§ **GIVEN INFORMATION**
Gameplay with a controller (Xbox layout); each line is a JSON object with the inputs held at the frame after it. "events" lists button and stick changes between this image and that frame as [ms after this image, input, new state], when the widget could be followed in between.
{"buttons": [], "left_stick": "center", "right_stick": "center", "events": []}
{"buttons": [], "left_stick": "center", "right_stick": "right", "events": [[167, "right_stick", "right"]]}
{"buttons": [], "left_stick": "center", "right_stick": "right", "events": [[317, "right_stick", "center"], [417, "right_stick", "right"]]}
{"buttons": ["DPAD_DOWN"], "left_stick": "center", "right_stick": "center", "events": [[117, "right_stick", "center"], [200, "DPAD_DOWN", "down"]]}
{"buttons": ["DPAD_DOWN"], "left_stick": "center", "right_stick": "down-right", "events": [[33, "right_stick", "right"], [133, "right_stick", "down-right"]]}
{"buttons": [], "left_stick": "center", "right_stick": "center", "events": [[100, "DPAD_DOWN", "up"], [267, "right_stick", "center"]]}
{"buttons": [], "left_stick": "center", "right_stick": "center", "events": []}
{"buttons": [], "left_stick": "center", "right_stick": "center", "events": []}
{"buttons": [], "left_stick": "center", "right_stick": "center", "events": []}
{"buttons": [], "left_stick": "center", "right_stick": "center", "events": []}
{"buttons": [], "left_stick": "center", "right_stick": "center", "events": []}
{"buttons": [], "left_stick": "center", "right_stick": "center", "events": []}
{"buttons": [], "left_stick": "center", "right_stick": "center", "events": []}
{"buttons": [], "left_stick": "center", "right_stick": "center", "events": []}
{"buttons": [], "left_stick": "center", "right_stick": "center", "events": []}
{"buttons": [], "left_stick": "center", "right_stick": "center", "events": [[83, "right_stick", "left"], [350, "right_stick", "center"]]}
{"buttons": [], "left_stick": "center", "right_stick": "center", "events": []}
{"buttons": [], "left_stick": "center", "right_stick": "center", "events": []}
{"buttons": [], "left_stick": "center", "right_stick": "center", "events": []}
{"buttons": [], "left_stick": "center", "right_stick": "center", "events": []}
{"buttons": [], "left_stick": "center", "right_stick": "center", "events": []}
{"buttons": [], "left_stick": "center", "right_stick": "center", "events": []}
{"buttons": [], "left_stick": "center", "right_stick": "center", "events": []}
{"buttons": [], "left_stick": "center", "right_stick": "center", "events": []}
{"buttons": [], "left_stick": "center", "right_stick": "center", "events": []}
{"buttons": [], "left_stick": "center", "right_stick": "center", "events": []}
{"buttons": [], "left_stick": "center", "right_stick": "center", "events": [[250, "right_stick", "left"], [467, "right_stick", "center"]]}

§ **TASK OBJECTIVE**
The whole listing above, restated word for word, is the required answer.

§ **SOLUTION TO THIS TASK**
Gameplay with a controller (Xbox layout); each line is a JSON object with the inputs held at the frame after it. "events" lists button and stick changes between this image and that frame as [ms after this image, input, new state], when the widget could be followed in between.
{"buttons": [], "left_stick": "center", "right_stick": "center", "events": []}
{"buttons": [], "left_stick": "center", "right_stick": "right", "events": [[167, "right_stick", "right"]]}
{"buttons": [], "left_stick": "center", "right_stick": "right", "events": [[317, "right_stick", "center"], [417, "right_stick", "right"]]}
{"buttons": ["DPAD_DOWN"], "left_stick": "center", "right_stick": "center", "events": [[117, "right_stick", "center"], [200, "DPAD_DOWN", "down"]]}
{"buttons": ["DPAD_DOWN"], "left_stick": "center", "right_stick": "down-right", "events": [[33, "right_stick", "right"], [133, "right_stick", "down-right"]]}
{"buttons": [], "left_stick": "center", "right_stick": "center", "events": [[100, "DPAD_DOWN", "up"], [267, "right_stick", "center"]]}
{"buttons": [], "left_stick": "center", "right_stick": "center", "events": []}
{"buttons": [], "left_stick": "center", "right_stick": "center", "events": []}
{"buttons": [], "left_stick": "center", "right_stick": "center", "events": []}
{"buttons": [], "left_stick": "center", "right_stick": "center", "events": []}
{"buttons": [], "left_stick": "center", "right_stick": "center", "events": []}
{"buttons": [], "left_stick": "center", "right_stick": "center", "events": []}
{"buttons": [], "left_stick": "center", "right_stick": "center", "events": []}
{"buttons": [], "left_stick": "center", "right_stick": "center", "events": []}
{"buttons": [], "left_stick": "center", "right_stick": "center", "events": []}
{"buttons": [], "left_stick": "center", "right_stick": "center", "events": [[83, "right_stick", "left"], [350, "right_stick", "center"]]}
{"buttons": [], "left_stick": "center", "right_stick": "center", "events": []}
{"buttons": [], "left_stick": "center", "right_stick": "center", "events": []}
{"buttons": [], "left_stick": "center", "right_stick": "center", "events": []}
{"buttons": [], "left_stick": "center", "right_stick": "center", "events": []}
{"buttons": [], "left_stick": "center", "right_stick": "center", "events": []}
{"buttons": [], "left_stick": "center", "right_stick": "center", "events": []}
{"buttons": [], "left_stick": "center", "right_stick": "center", "events": []}
{"buttons": [], "left_stick": "center", "right_stick": "center", "events": []}
{"buttons": [], "left_stick": "center", "right_stick": "center", "events": []}
{"buttons": [], "left_stick": "center", "right_stick": "center", "events": []}
{"buttons": [], "left_stick": "center", "right_stick": "center", "events": [[250, "right_stick", "left"], [467, "right_stick", "center"]]}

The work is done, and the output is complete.